Ireland had already signed up to many elements in the Franco-German “competitiveness pact”, he pointed out, such as a higher state pension qualification age and fiscal consolidation.
He raised “the possibility of movement on the interest rate” of EU-IMF loans and the burden of bank debt, but Dr Merkel gave nothing away.
Mr Kenny told the German leader he is anxious to reconfigure Ireland’s banking debt problem by taking a closer look at burden-sharing with senior bondholders.
An analysis conducted for Fine Gael by a major bank suggests that less than half of Irish sovereign bonds are still in possession of their original European owners.
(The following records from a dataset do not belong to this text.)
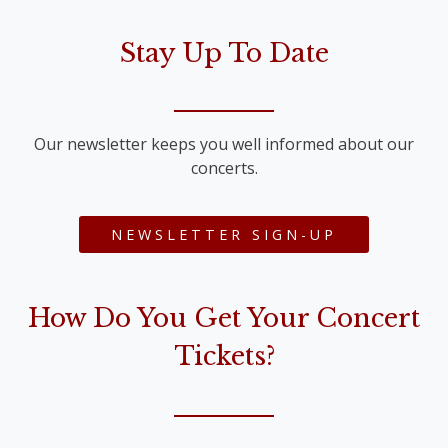
Stay Up To Date
Our newsletter keeps you well informed about our
concerts.
NEWSLETTER SIGN-UP
How Do You Get Your Concert
Tickets?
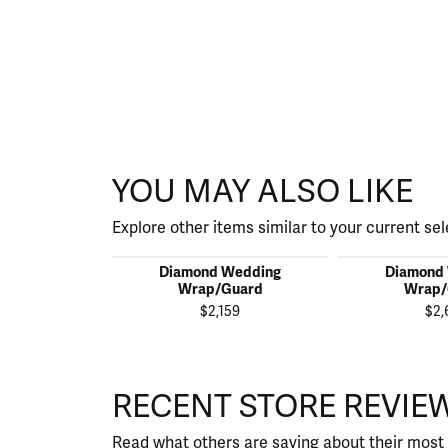
YOU MAY ALSO LIKE
Explore other items similar to your current sel
Diamond Wedding
Diamond
Wrap/Guard
Wrap/
$2,159
$2,
RECENT STORE REVIE
Read what others are saying about their most 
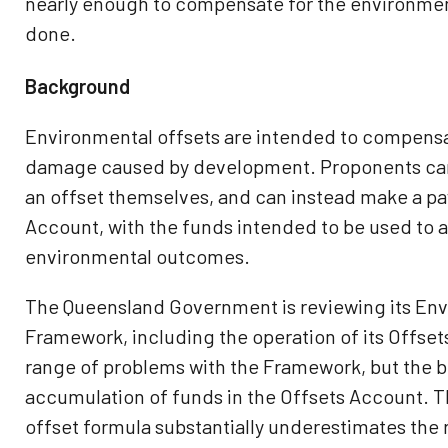
nearly enough to compensate for the environme
done.
Background
Environmental offsets are intended to compensa
damage caused by development. Proponents can 
an offset themselves, and can instead make a pa
Account, with the funds intended to be used to 
environmental outcomes.
The Queensland Government is reviewing its Env
Framework, including the operation of its Offset
range of problems with the Framework, but the b
accumulation of funds in the Offsets Account. T
offset formula substantially underestimates the r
A majority are now owned by hedge funds and other investors from Luxembourg to New York “having a punt on Ireland”, as one Fine Gael official put it, thus making “haircuts” for private investors less politically problematic.
An adviser to Dr Merkel said the negative image of Germany in sections of the Irish media was mentioned during the talks. “Less in detail than in general,” said the official.
Asked about the negative reporting, Mr Kenny said that Ireland’s problems were “not caused by Europe but a lack of regulation, a lack of oversight and Government incompetence”.
GERMAN ANGER: LEADING POLITICIANS SURPRISED BY KENNY REMARKS
GERMANY'S DISPLEASURE with Ireland's corporation tax regime re-emerged during Enda Kenny's flying visit to Berlin yesterday.
Leading German politicians reacted with surprise and anger that Mr Kenny told Chancellor Angela Merkel that a Fine Gael-lead government would "not contemplate, in any circumstances, moving" on the tax question.
CDU finance spokesman Michael Meister said greater harmonisation of the corporate tax base was essential to effectively tax multinational companies with several European bases.
"It would reduce administration costs with companies and member states and would, as a whole, make the EU more competitive," said Dr Meister, conceding that a one-size-fits-all corporate tax rate was not on the table.
A draft CDU position paper, seen by
The Irish Times, to be approved next week, makes clear the continued pressure Dr Merkel is feeling from her senior MPs and backbenchers, who say their voters cannot reconcile Ireland's low corporate tax with the German-led bailout.
Irish officials have made progress in negotiations with their German counterparts, making the case that, as a whole, Ireland's tax take is comparable to other European countries.
The CDU paper from earlier this month speaks of "necessary regulation competition" on taxes that "leaves room for minor national adjustments".
"In the face of the differences in our common Europe, our leitmotif is 'unity in diversity'," the paper adds.
Dr Merkel's political party is quite clear: no to harmonised tax rates; yes to a harmonised tax base.
"We have learned that . . . one-sided tax strategies can develop into a danger for the entire community," said the CDU paper.
"Decisions over the location of a company cannot be permitted with distorting economic-political factors like, for example, low tax rates."
The draft paper suggests that future breaches of the beefed-up stability pact, to be agreed at next month's summit, should result in tougher sanctions that do not involve financial penalties.